In Episode 66 of The Workplace podcast, CalChamber Executive Vice President and General Counsel Erika Frank and employment law expert Jennifer Shaw discuss what employers should consider when monitoring employees working remotely and provide key takeaways for evaluating the performance of remote workers.
While telework is not a new concept, Frank says, it is new to many employers. And even for employers who previously allowed telecommuting, it’s new to have so many employees working remotely. Many employers may now be asking themselves: how can we evaluate job performance?
Shaw remarks that while there are many temptations in the home setting, some people are able to multitask and thrive in that environment.
When it comes to monitoring how employees use their time during work hours, employers should consider the functions of nonexempt and exempt workers.

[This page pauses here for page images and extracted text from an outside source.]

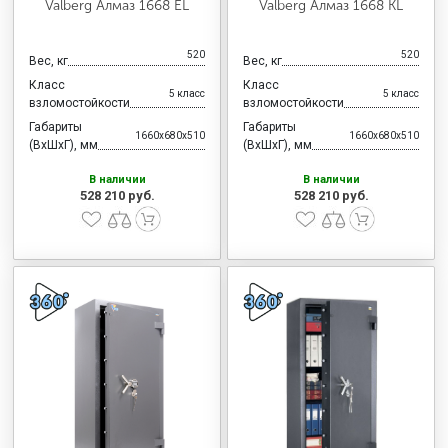
Valberg Алмаз 1668 EL
Valberg Алмаз 1668 KL
520
520
Вес, кг
Вес, кг
Класс
Класс
5 класс
5 класс
взломостойкости
взломостойкости
Габариты
Габариты
1660x680x510
1660x680x510
(ВхШхГ), мм
(ВхШхГ), мм
В наличии
В наличии
528 210 руб.
528 210 руб.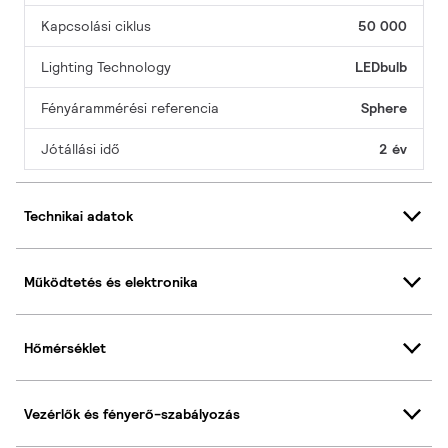
Kapcsolási ciklus
50 000
Lighting Technology
LEDbulb
Fényárammérési referencia
Sphere
Jótállási idő
2 év
Technikai adatok
Működtetés és elektronika
Hőmérséklet
Vezérlők és fényerő-szabályozás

Whereas exempt workers are paid for the projects or work done as a whole, nonexempt workers fulfill quantifiable work tasks, such as inputting a specified amount of data or answering phone calls for a specific amount of time, Shaw explains.

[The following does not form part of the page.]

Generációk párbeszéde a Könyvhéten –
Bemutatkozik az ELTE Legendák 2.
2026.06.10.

Employers also should keep in mind that just as their company is working from home, many clients also are at home, which means that the demand a business typically sees will slow down, Shaw says. Therefore, employers should expect and be understanding of the fact that some of their employees will have less work to do.
Monitoring software that tracks what employees do on company computers is available, Shaw says, but it doesn’t work very effectively. She explains that monitoring software does not work well if an employee has to connect to a company’s network from a remote desktop.
Moreover, while the software may tell an employer, for example, that “Joe” was on social media for an hour, Joe could have visited Facebook for 5 minutes at a time, which added up to an hour, Frank says.
And this is where employers should decide how they want to spend their time, Shaw points out. For example, can an employee use the computer while taking meal or rest breaks? And if so, does the employer want to take the time to match up each minute to confirm that the employee was indeed on a break?
“It’s not as automated as you think. It’s not like you’re just going to get this easy report that says, ‘You have a problem employee,’” Shaw says.
A common misconception is that if an employee is not in the office, they’re not working. But what “Joe” is doing at home is what he has been doing at work, Frank adds.
Shaw agrees, mentioning that research shows that the habits employees demonstrate at the office are the same habits they have at home.
“So, if you’re upset about Joe’s…internet usage at home, you better start tracking him in the office,” she says.
The bottom line: if employers were not already actively monitoring remote workers before the COVID-19 crisis, they probably should not start doing so now.
“It’s probably not the best use of your time or money,” Frank says.
“…[Monitoring software] is not some panacea that is going to spit out whether or not you have a good employee,” she says.
Tips for Evaluating Performance
For employers wanting to evaluate performance, Shaw and Frank suggested they:
• Check in weekly, either personally or through conference software such as Zoom, to engage employees and share new developments. Shaw points out that if an employee does not have much work to be done, he may not want to bring that up in a conference call. Therefore, checking in one-on-one periodically may be a good idea as well.
• Set expectations. Given the informal setting of telework, it’s very important to set expectations, Shaw says. For example, you may tell an employee that they are expected to respond to emails within a specific amount of time. To determine expectations for a particular job, Shaw recommends that employers should treat it as though they are writing a job description by outlining what the employee is supposed to be doing and how that will be measured.